今回の全1000個のデザインと、選定されたトップ10デザインの集計統計を比較すると、以下のようになっており、フィルターが機能することで、良さそうなデザインが選抜できているようです。
| メトリクス名 | 全デザイン平均 (N=1000) | トップ10デザイン平均 (N=10) |
num_design (残基数) | 151.6 | 127.8 |
filter_rmsd | 2.822 | 1.021 |
designfolding-filter_rmsd | 3.097 | 1.246 |
affinity_probability_binary1 | 0.180 | 0.617 |
design_to_target_iptm | 0.752 | 0.845 |
min_design_to_target_pae | 3.111 | 1.828 |
plip_hbonds_refolded | 0.744 | 1.600 |
delta_sasa_refolded | 418 | 437 |
トップ10デザインは、全デザインと比較して、filter_rmsd, designfolding-filter_rmsdが低く、構造精度に優れており、affinity_probability_binary1 や design_to_target_iptm の値が高く、結合する確率が高そうです。

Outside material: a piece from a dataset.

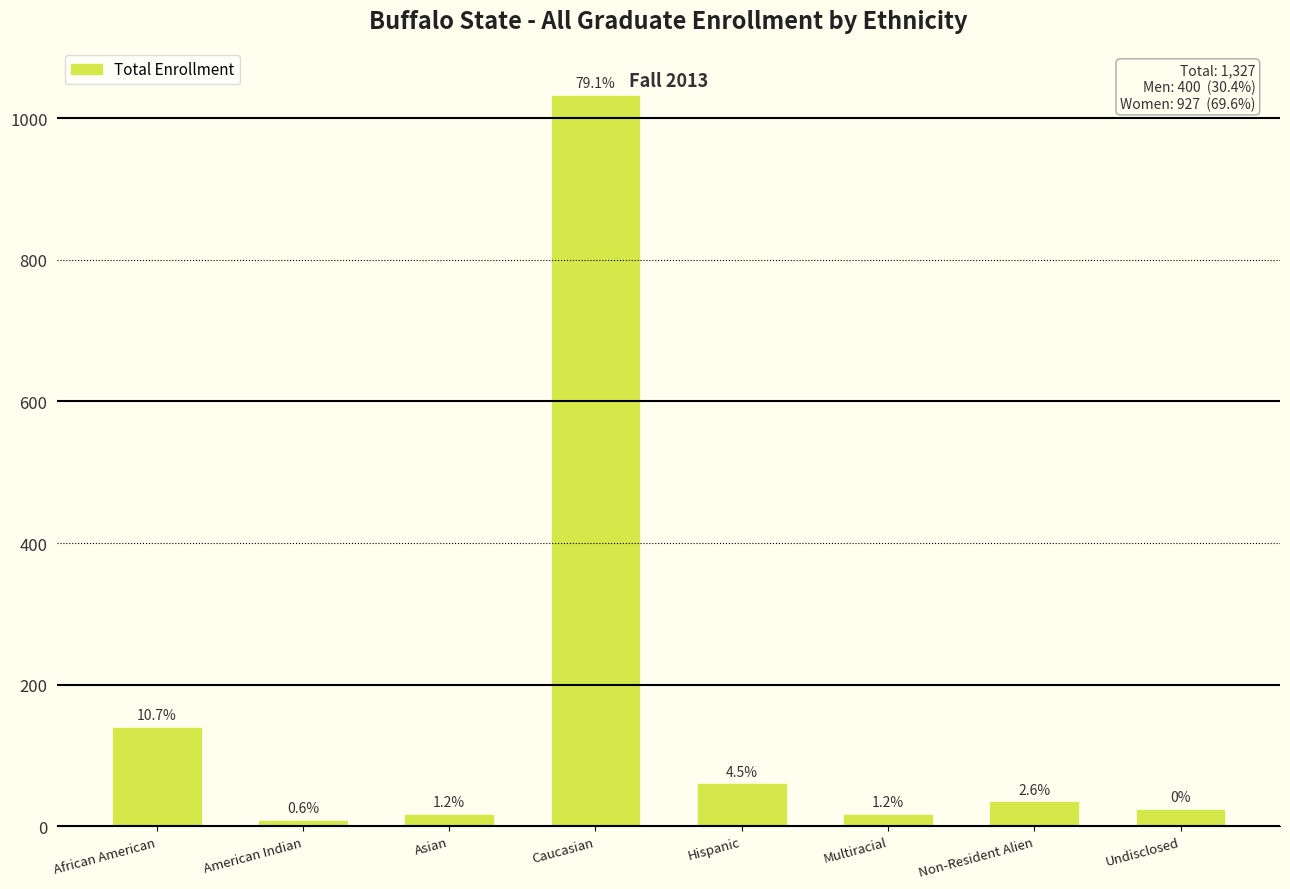

How many bars are there in total?

8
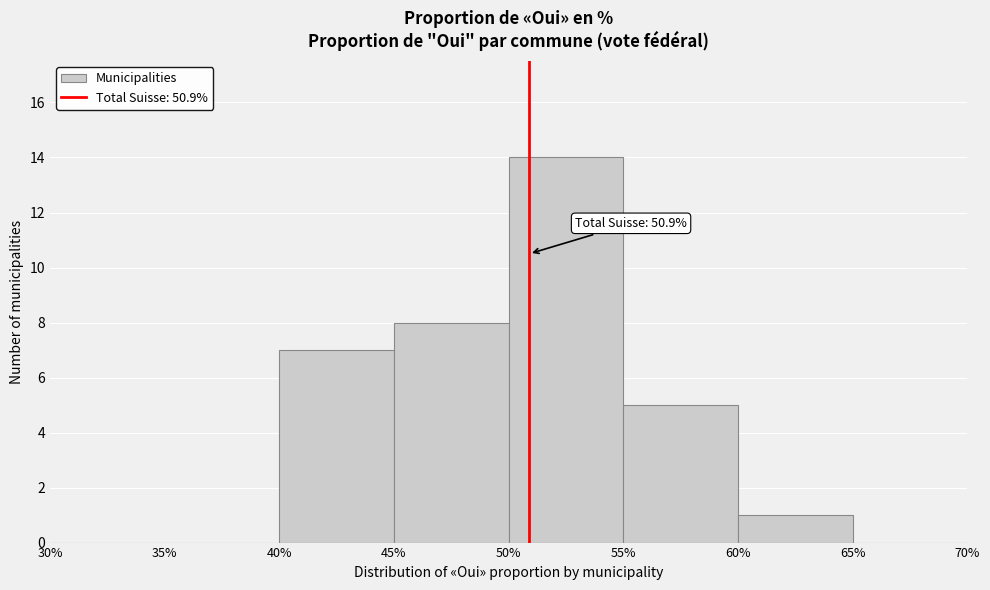

Which range on the x-axis has the tallest bar?

50% to 55%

ターゲットとの相互作用に関する指標も高そうです。
最終的な立体構造ファイル(.cif)が、final_10_designs ディレクトリに保存されています。ランクトップrank0001の構造をPyMOLで読み込むと、以下のようにPFOAを内部に収めたタンパク質の構造が確認できました!

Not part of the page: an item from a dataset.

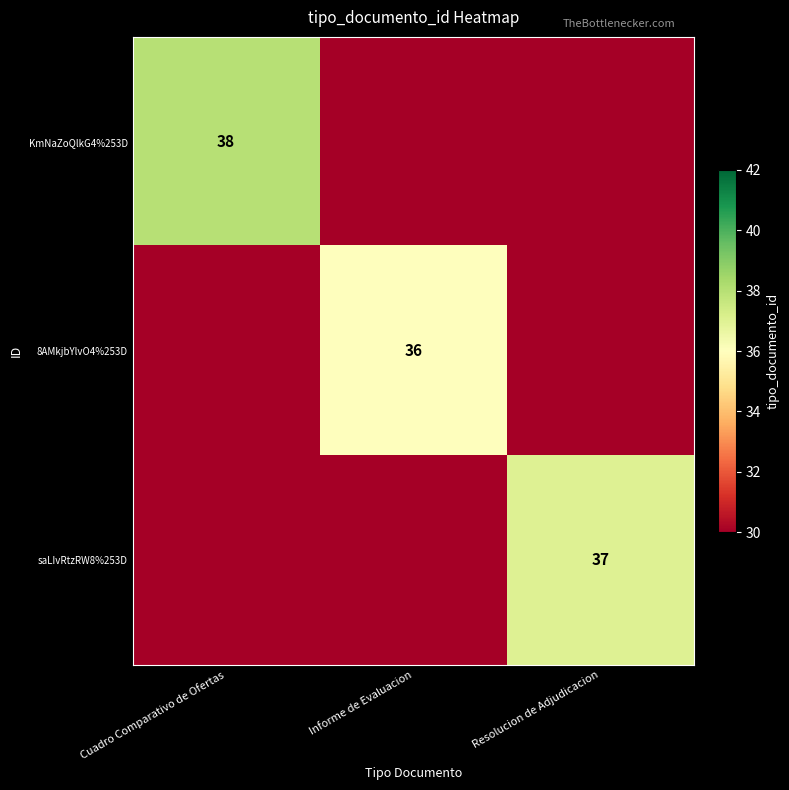

What is the total value across all series at Cuadro Comparativo de Ofertas?

98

βシートがバレルようになりつつ、αヘリックスと合わせ技でPFOAを包んでいるような形になっています。有機フッ素と直接接触する部位には疎水性アミノ酸側鎖が配置されています。また、PFOAのカルボキシル基は分子表面に露出するような形となり、それをアルギニン側鎖が抑えているようにみえます。
今回は、まだ1000個を設計した段階ですが、良さそうな結果です!
PyMOLは過去に記事でも取り上げておりますので、参照ください。
5. まとめと今後の展望
「低分子バインダー設計」の手法は、医薬をはじめ、様々な分野で期待されています。今回の記事では、BoltzGenを用いて、環境汚染物質を結合するタンパク質の設計を試みました。
BoltzGenはインストールや計算設定も使いやすく、設計とフィルタリングも連続で実行され、大変素晴らしいです。抗体デザインやタンパク質へのバインダー設計と併せて、これまで物性やコスト等の問題でターゲットにできなかった物質に対するバインダー設計が実現可能となっているかも。AIによるタンパク質設計、さらなる発展に期待ですね!